Mom was the tree that held all the branches of our family together. Someone on whom Dad and I relied on completely. And the only way we were connected to each other.

Mom was the light, the constant, Dad & I needed in our lives. The bridge that connected both of us. Her sudden parting left our lives in dark. And the bridge between us was now left crumbled.

I knew Dad loves Mom so much, more than anyone else. I knew he would go to the ends of the world for her, if he had to. But i didn't knew that Dad loved me because I was Mom's daughter and not because I'm his daughter. Because I was someone birthed and loved by the woman he was madly in love with.
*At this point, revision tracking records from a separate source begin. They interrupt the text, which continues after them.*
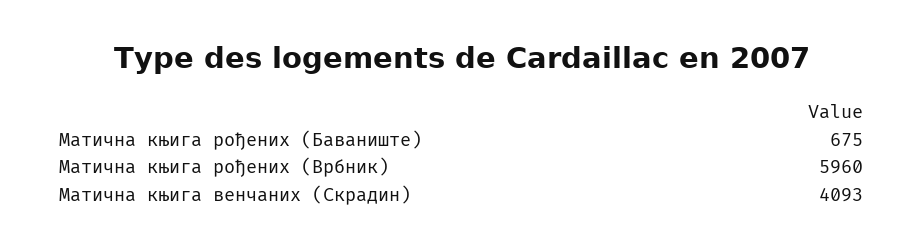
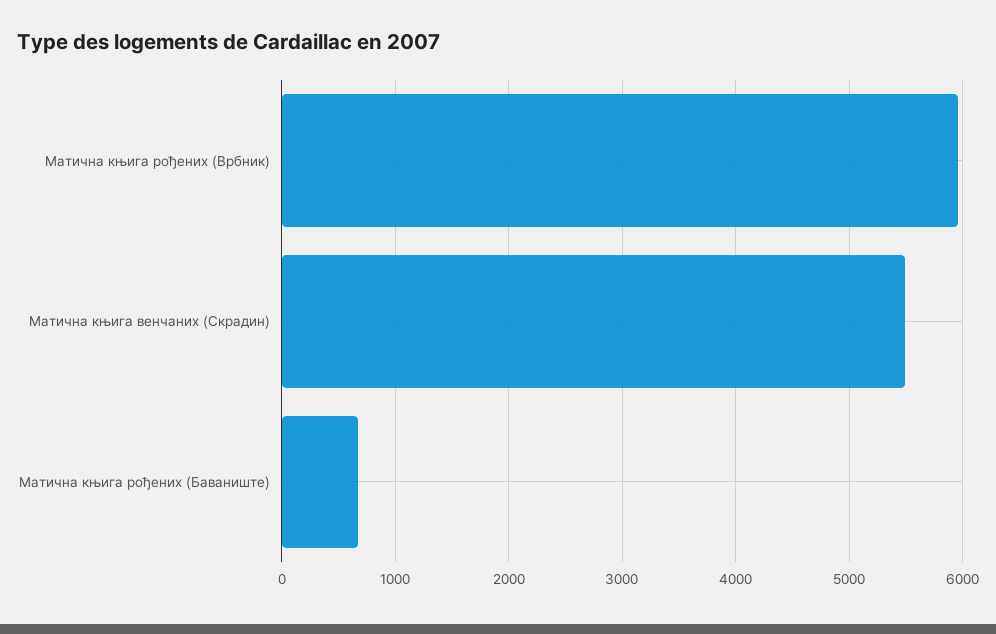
  {
    "Матична књига рођених (Баваниште)": 675,
    "Матична књига рођених (Врбник)": 5960,
-   "Матична књига венчаних (Скрадин)": 4093
+   "Матична књига венчаних (Скрадин)": 5500
  }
Mom's death was so heartbreaking and hard to accept. And the fact that Dad felt, I'm just a burden that's stopping him to be with Mom just added more distress to my despair.

On seventh day, there was a knock on my door. My faint heartbeats suddenly picked a little pace. Is it Dad? Did he finally saw me? His daughter? I wanted to run and swing open the door but I didn't have any energy left in me to get up from the floor and open the door. Eventhough i was scared, i wanted to open the door. I tried to open my eyes but the only thing I saw was darkness clouding over my sight.

The knocking got stronger and desperate. I tried with all my inner strength and will power to move my body. My eyelids flickered and I saw the door breaking open and Uncle Dave standing by the door with a horrified expression on his face.

When I saw it was Uncle Dave and not Dad, suddenly all of my strength got drained away and my body gave up. And every ounce of hope I was holding onto died in me that day.

When I woke up, I found myself on the hospital bed. Numerous thin transparent tubes were attached into my body.

I turned my head to the other side. Alex was sitting on a stool beside the bed. He hadn't noticed yet that I'm awake. He's busy scribbling something on a red notepad over his lap.

I quietly observed his features. He was wearing a white t-shirt with a cotton iceberg blue shirt over it. The shirt is left unbuttoned and each of the sleeves rolled upto just below his elbows. And a black smart watch on his left wrist. His hair looked uncombed and fell messily over his forehead.

I looked at his face. It was serious. His eyes. They were serious too. Suddenly it made me curious about what he was writing on that notepad, so deeply immersed in it. I tried to peek at the page he was writing on. Faintly I saw the last line but I couldn't make out the words. It were scribbled roughly.

" Francessa.. ! "

I looked up. Alex was looking at me with a surprised face. He immediately closes his notepad and keeps it away.